Lakeridge Health steps forward with new Falls Prevention Clinic

631

Lakeridge Health Whitby’s Centre for Health and Aging proudly opened its new Falls Prevention Clinic as part of its commitment to expanding specialized geriatric services in Durham Region. The Clinic is the only service of its kind in the eastern part of the Greater Toronto Area.

In 2001/2002, unintentional falls in Ontario accounted for 61% of injury hospitalizations. And locally, Lakeridge Health Oshawa’s Emergency Room saw nearly 1,000 cases of fall-related injuries – excluding falls attributed to slipping on ice or snow.

“Today, one third of older Canadian adults fall each year with nearly 36% of those falls causing serious injuries,” said Sandra Mairs, Clinical Nurse Specialist at Lakeridge Health. “And with the number of people over age 65 increasing by 20% over the next five years, falls and fall-related injuries are a growing critical concern for the healthcare sector,” she added.

The Falls Prevention Clinic provides elderly residents living at home and who are at risk of falling or have already experienced a fall with a physical assessment and information on how to prevent falls and maintain a healthy lifestyle.

Forty percent of admissions to nursing homes are the result of falls. “Our goal is to ensure that our elderly remain in their own homes, close to familiar surroundings, family and friends. This new clinic is designed to help them do that – maintaining their independence for as long as possible,” added Ms. Mairs.
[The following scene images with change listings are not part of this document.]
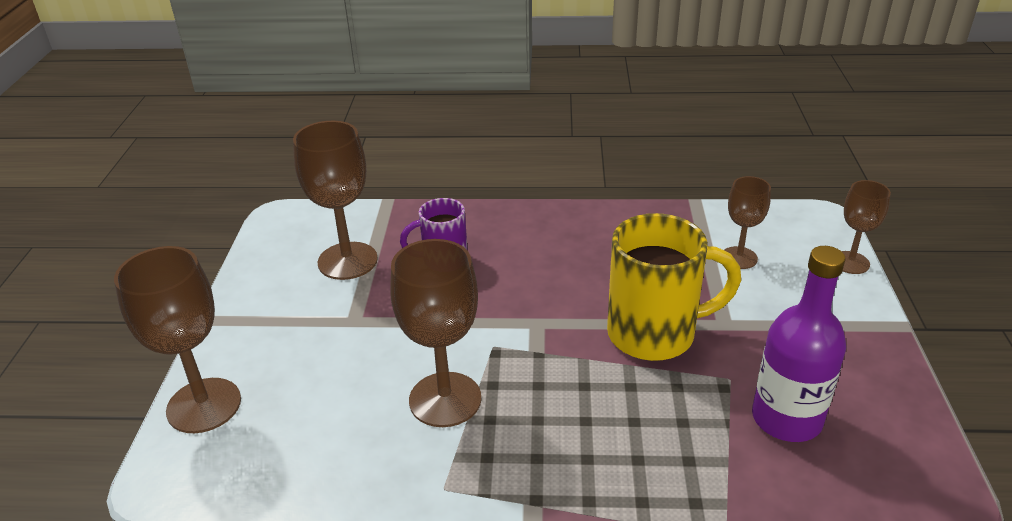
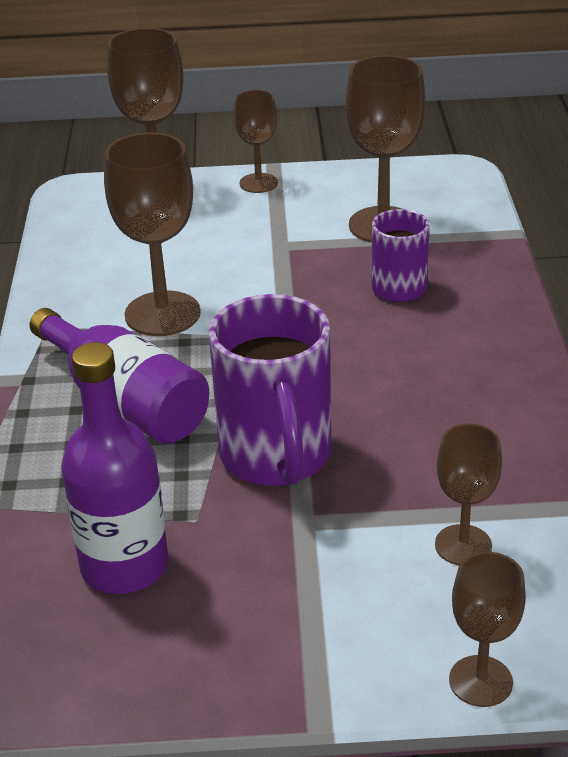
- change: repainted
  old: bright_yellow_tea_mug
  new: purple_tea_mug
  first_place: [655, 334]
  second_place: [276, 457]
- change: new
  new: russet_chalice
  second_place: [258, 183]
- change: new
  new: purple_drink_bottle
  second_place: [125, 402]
The Complex Continuing Care/Geriatrics/ Rehabilitation program and team work together to provide a range of services all geared towards helping patients return to the community and lead independent lives. One’s ability to live independently may be altered after a fall. That is why the clinic stresses the possible after-effects of a fall during a patient’s visit at the Falls Prevention Clinic.

“A fall-related injury can have a significant impact on the quality of life and overall well-being of an individual and their loved ones when we consider the trauma, loss of independence and loss of function,” says Mairs.Patients are already benefiting from their assessment at the clinic. “The clinic was excellent,” says Mr. Bowen, the clinic’s first patient. “I am trying to follow some exercises they recommended and adjust to my new cane. The staff was very helpful and thorough. It was well worth my trip.”

Other members of the clinic’s team include Physiotherapist, Sandi Smith, Occupational Therapist, Sarah Desjardine, Clerk, Debbie Moorhouse, and Dr. Jim Park, Specialist in Rehabilitation and Geriatrics.

While the Durham Region Health Department has made substantial efforts to educate the public about how to prevent falling, Lakeridge Health’s Fall Prevention Clinic is unique in its education and assessment combination. “Physicians in the community can now identify specific individuals in need and refer them to the clinic,” noted Mairs.